'''

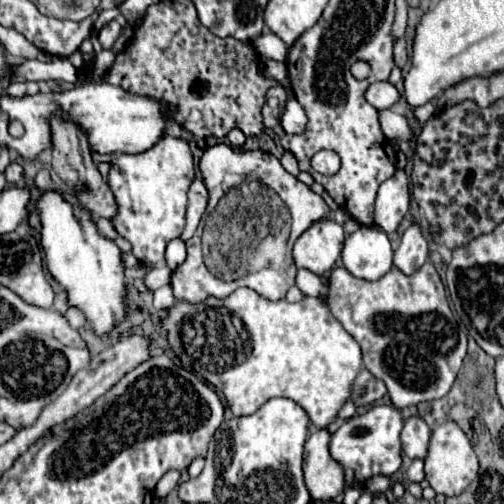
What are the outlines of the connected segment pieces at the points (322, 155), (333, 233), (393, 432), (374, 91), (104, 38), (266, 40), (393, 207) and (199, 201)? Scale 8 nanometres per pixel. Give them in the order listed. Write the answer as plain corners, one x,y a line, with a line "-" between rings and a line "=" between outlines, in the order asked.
321,150
313,156
311,160
311,166
325,174
325,176
331,176
331,174
337,174
339,172
339,156
333,152
333,150
=
321,218
297,238
293,246
293,260
297,268
307,268
321,276
333,270
341,256
343,240
343,228
333,218
=
375,404
367,412
345,420
331,436
331,456
343,466
347,488
363,484
367,478
385,474
391,476
401,466
401,432
403,418
397,408
=
377,82
377,84
369,86
365,98
377,110
385,110
385,108
391,108
401,98
401,94
397,92
397,88
393,84
389,84
389,82
=
111,20
109,24
105,24
105,26
101,28
99,42
103,44
103,48
111,48
119,36
121,36
121,24
119,24
117,20
=
275,34
259,36
257,40
253,40
253,48
255,48
255,52
261,60
273,58
273,60
279,60
279,62
285,62
285,52
289,50
287,44
=
397,170
389,180
385,180
377,190
375,202
375,226
381,230
395,232
399,222
409,210
409,178
405,170
=
195,180
189,188
189,206
187,206
187,224
185,230
181,234
181,240
189,240
195,232
195,228
199,226
199,220
205,212
207,206
207,188
203,184
203,180

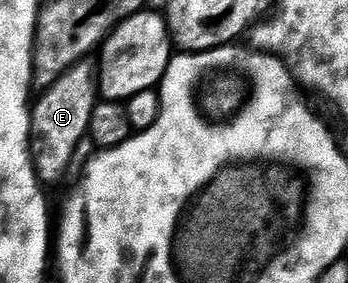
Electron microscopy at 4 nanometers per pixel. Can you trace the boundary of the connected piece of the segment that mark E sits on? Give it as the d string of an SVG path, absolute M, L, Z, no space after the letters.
M86 57L67 69L59 78L40 92L41 100L32 104L31 150L33 167L42 184L57 183L69 171L81 142L86 142L91 125L91 113L99 102L99 67Z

'''

ACTIVITY:
Pictures do not go in the copy; print every entry exactly as it stands.

WRITTEN RESPONSE:
What are the outlines of the connected segment pieces at the points (322, 155), (333, 233), (393, 432), (374, 91), (104, 38), (266, 40), (393, 207) and (199, 201)? Scale 8 nanometres per pixel. Give them in the order listed. Write the answer as plain corners, one x,y a line, with a line "-" between rings and a line "=" between outlines, in the order asked.
321,150
313,156
311,160
311,166
325,174
325,176
331,176
331,174
337,174
339,172
339,156
333,152
333,150
=
321,218
297,238
293,246
293,260
297,268
307,268
321,276
333,270
341,256
343,240
343,228
333,218
=
375,404
367,412
345,420
331,436
331,456
343,466
347,488
363,484
367,478
385,474
391,476
401,466
401,432
403,418
397,408
=
377,82
377,84
369,86
365,98
377,110
385,110
385,108
391,108
401,98
401,94
397,92
397,88
393,84
389,84
389,82
=
111,20
109,24
105,24
105,26
101,28
99,42
103,44
103,48
111,48
119,36
121,36
121,24
119,24
117,20
=
275,34
259,36
257,40
253,40
253,48
255,48
255,52
261,60
273,58
273,60
279,60
279,62
285,62
285,52
289,50
287,44
=
397,170
389,180
385,180
377,190
375,202
375,226
381,230
395,232
399,222
409,210
409,178
405,170
=
195,180
189,188
189,206
187,206
187,224
185,230
181,234
181,240
189,240
195,232
195,228
199,226
199,220
205,212
207,206
207,188
203,184
203,180

Electron microscopy at 4 nanometers per pixel. Can you trace the boundary of the connected piece of the segment that mark E sits on? Give it as the d string of an SVG path, absolute M, L, Z, no space after the letters.
M86 57L67 69L59 78L40 92L41 100L32 104L31 150L33 167L42 184L57 183L69 171L81 142L86 142L91 125L91 113L99 102L99 67Z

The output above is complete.